Town in the Udu Clan, Delta State, Nigeria

Ovwian is a town in the Udu local government area, Delta State, Nigeria. Its population is over 200,000. Ovwian shares boundaries with Aladja, Ekete, Owhase, Egini, Orhuwhorun and Ujevwu communities. Ovwian is the biggest town in the Udu Local Government area.

== Government ==
An elected president rules over the town. The current President General is Comr. Joseph Dele Okuku, while the Vice President is Chief Michael Edema and the youth chairman is Mr. Edwin Numa

== Religion ==
Christianity is the most practiced religion.

== Subdivisions ==
Ovwian is divided into urban and rural areas. The rural Ovwian has seven quarters namely Ekrimowhe quarter, Uduvwurhie quarter, Uduvwogba(Ozimi) quarter, Ogwhoro quarter, Ekrata quarter, Ekregworhor quarter and Uduvweyara quarter.

== Geography ==
The Udu River runs through Ovwian before merging into the Warri River.

== Education ==
Ovwian primary school, Etako primary school, Emoghene school, Jesu primary school are public schools located inside the town, while Ovwian secondary school is in the outskirts leading to Ujevwu community. Numerous private schools operate in Ovwian community.

== Economy ==
Most of the people are either steel workers, mariners, fishermen, hunters or farmers, businessmen/women or traders.

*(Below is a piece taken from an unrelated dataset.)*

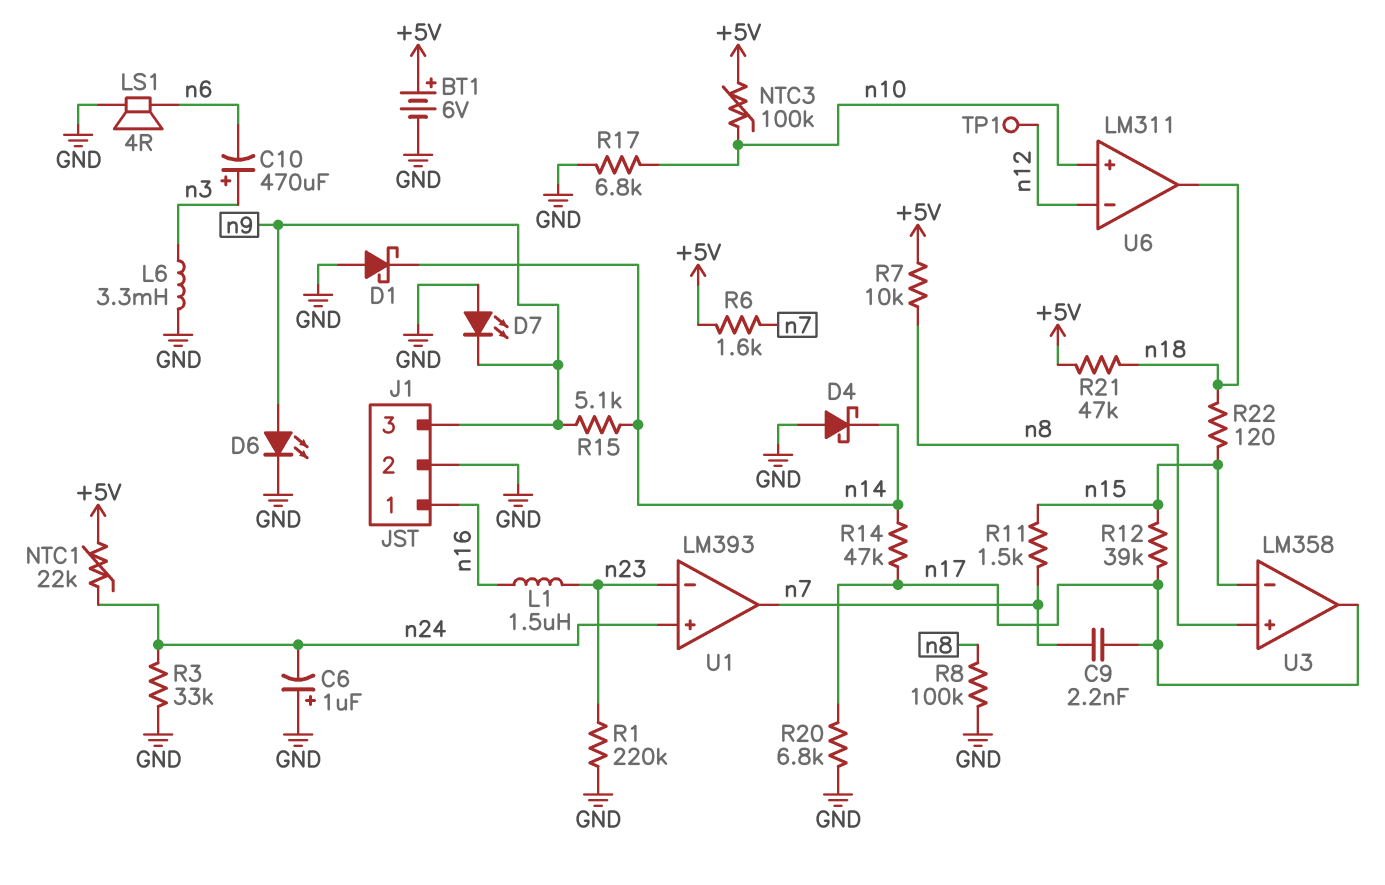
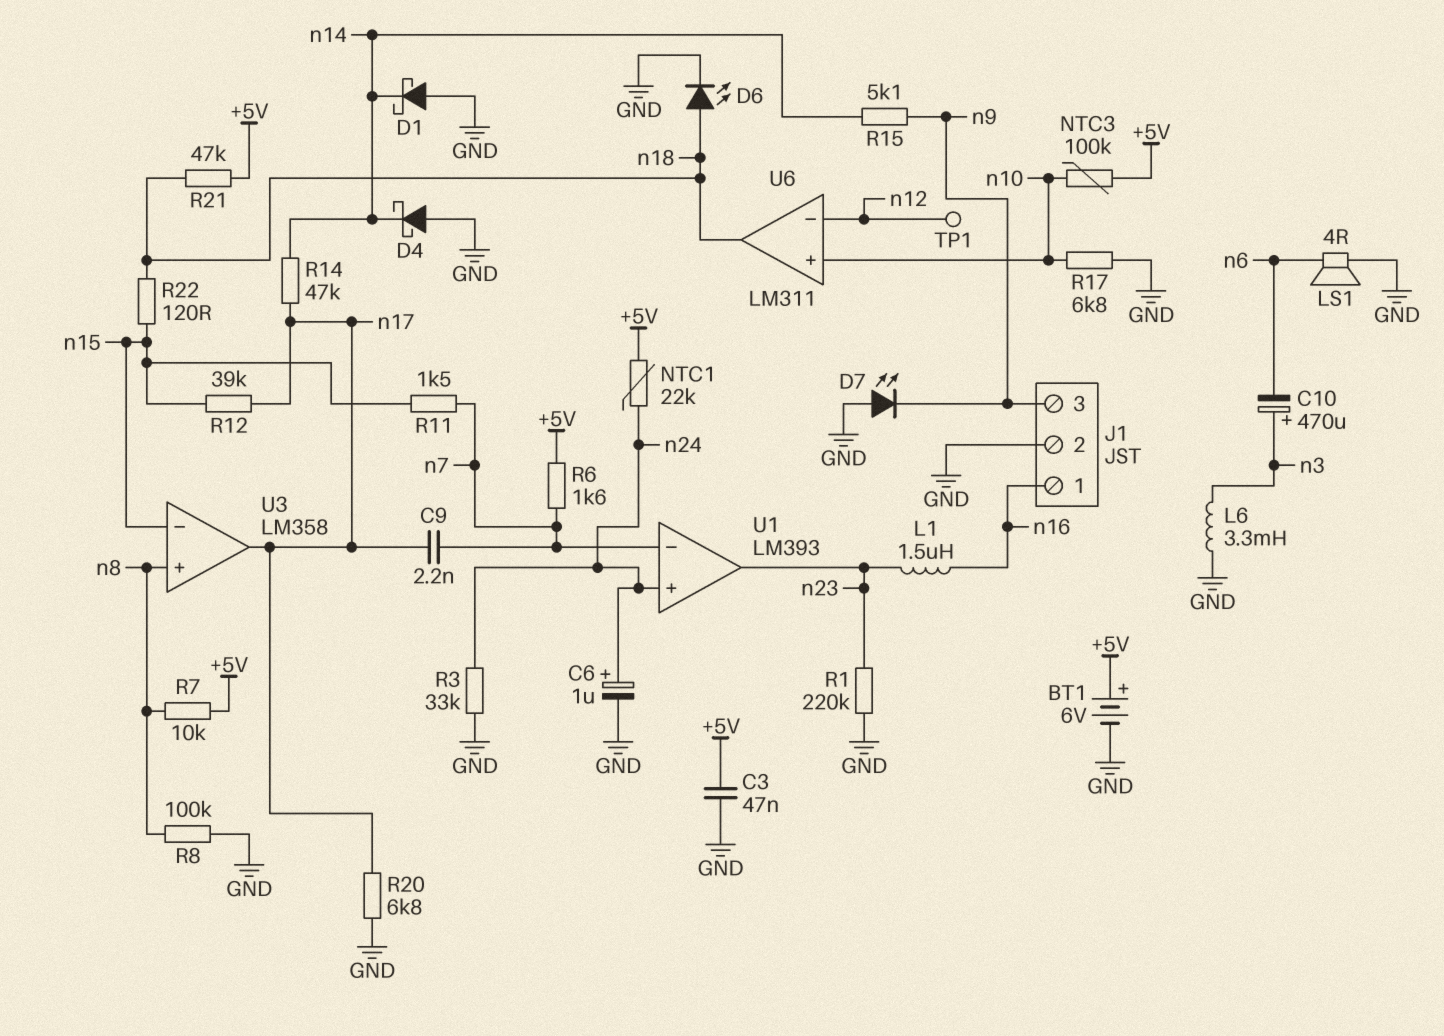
C3: none -> 47nF (+5V, GND)
C6: 1uF (plus GND, minus n24) -> 1uF (plus n24, minus GND)
D6: LED (A n9, K GND) -> LED (A n18, K GND)
U1 pin in-: n23 -> n7
U1 pin out: n7 -> n23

The Delta Steel Company (DSC), an integrated steel manufacturing industry, spans land provided by both Ovwian and Aladja communities. It was one of the largest steel plants in Africa when it was built in 1980. Between 1995 and 2004 it was the main employer and a steel town grew around it, though it is now uninhabited. In 2021 the steel plant was still operating but at a minimal level.
The Niger Benue Transport Company Limited (NBTC) operates at the outskirts of Ekrimowho quarter.

Ovwian has four major markets: one each located in the middle of town and at Ovwian express junction, and two are located along Udu Bridge and Road respectively.